A physical indication of stress is muscle tension, especially in the jaw, neck and shoulder area. There is also some tension in the face, and we often tend to tighten our lips. Emotionally, we experience a feeling of irritation mixed with anxiety. These feelings are telling us that it’s time to take a break.
2. Put Breathing Techniques Into Practice
Breathing is a powerful tool for everyone and easy to use at any time or situation to manage stress. It is an extraordinary means of recovering serenity. Slow, regular breathing has been shown to activate the vagus nerve, which is responsible for moderating the response to stress.
Just put yourself in a position as comfortable as possible and start to inhale very deeply. Try to focus on the feeling of the lungs filling up with air. Then exhale very slowly. In just two or three minutes, you will have reduced your stress levels.
3. Divert Attention
Stress is associated with an attack or flight response. For this reason, when we are under stress, our attention is focused to the maximum on the object that originated the state of tension. If you continue to focus on the source of disquiet, the feeling of stress will only increase.
For this reason, it is important that you strive to divert attention. Look at an object that is near you. Try to describe it mentally in as much detail as possible. Then repeat the same exercise with two other objects. This simple trick will help you manage stress by adjusting your impulses and immediately expanding your emotional landscape.

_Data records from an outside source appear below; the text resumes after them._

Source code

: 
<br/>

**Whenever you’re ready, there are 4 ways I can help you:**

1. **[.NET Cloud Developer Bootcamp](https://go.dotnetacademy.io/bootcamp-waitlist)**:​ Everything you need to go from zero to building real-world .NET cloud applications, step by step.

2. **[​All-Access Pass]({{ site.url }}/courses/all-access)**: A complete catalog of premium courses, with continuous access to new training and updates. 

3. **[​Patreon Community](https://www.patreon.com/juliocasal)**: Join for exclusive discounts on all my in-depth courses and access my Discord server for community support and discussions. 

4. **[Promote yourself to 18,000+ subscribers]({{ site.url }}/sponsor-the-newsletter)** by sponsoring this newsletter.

4. Look at a relaxing image
The images convey sensations that remain etched in the observer. For this reason, it is good to always have a photograph or image at hand that conveys a sense of calm. The most suitable are the images of the landscapes, especially if they are isolated places, with a cold climate, a lot of greenery or a lot of water.
When you feel heavily stressed, watching these images will help you relax. It is also a useful way to focus attention on something pleasant, which helps to decrease the feeling of anxiety.
5. Reinterpret the experience
Sometimes knowing that we are stressed increases the stress we experience. We realize that we are distressed and want to get rid of that feeling as soon as possible. But since it is not always easy, instead of calming us, this awareness worries us even more. After identifying and accepting stress, it is important to put in place a number of useful mechanisms to reduce it. There is no need to apply complicated and frustrating strategies that will only raise it.
Try to recognize all the ways that stress manifests in you. What state is your body in? What position did you adopt? How does your heart beat? What kind of thoughts are produced in your mind? This and other similar questions will help you reinterpret what you are feeling. In this way, the feeling of tension will gradually disappear.
6. Adopt an anti-stress body position
You should know that there are stressful and other anti-stress body positions. The first are, for example, sitting cross-legged or moving one leg, or both, at a fast and constant pace. The back will be more arched and the muscles of the face very tense.
On the contrary, standing up, with your back straight, and grimacing with your face will help you manage stress. It is a position that gives us confidence and security. According to a study published in Health Psychology, this position also inhibits cortisol production.
7. Do a simple exercise with your hands
Clenching the fists of both hands and then opening them up has been shown to be an exercise that helps reduce stress. It is an aggressive gesture, and for this reason it helps to release tension in moments of strong anxiety.
All these little tricks can be very effective for managing stress. It is normal to feel a little tense in a world like the present one, especially if you live in a big city. The important thing is not to let ourselves be invaded by stress and apply the necessary tools to control it when it appears.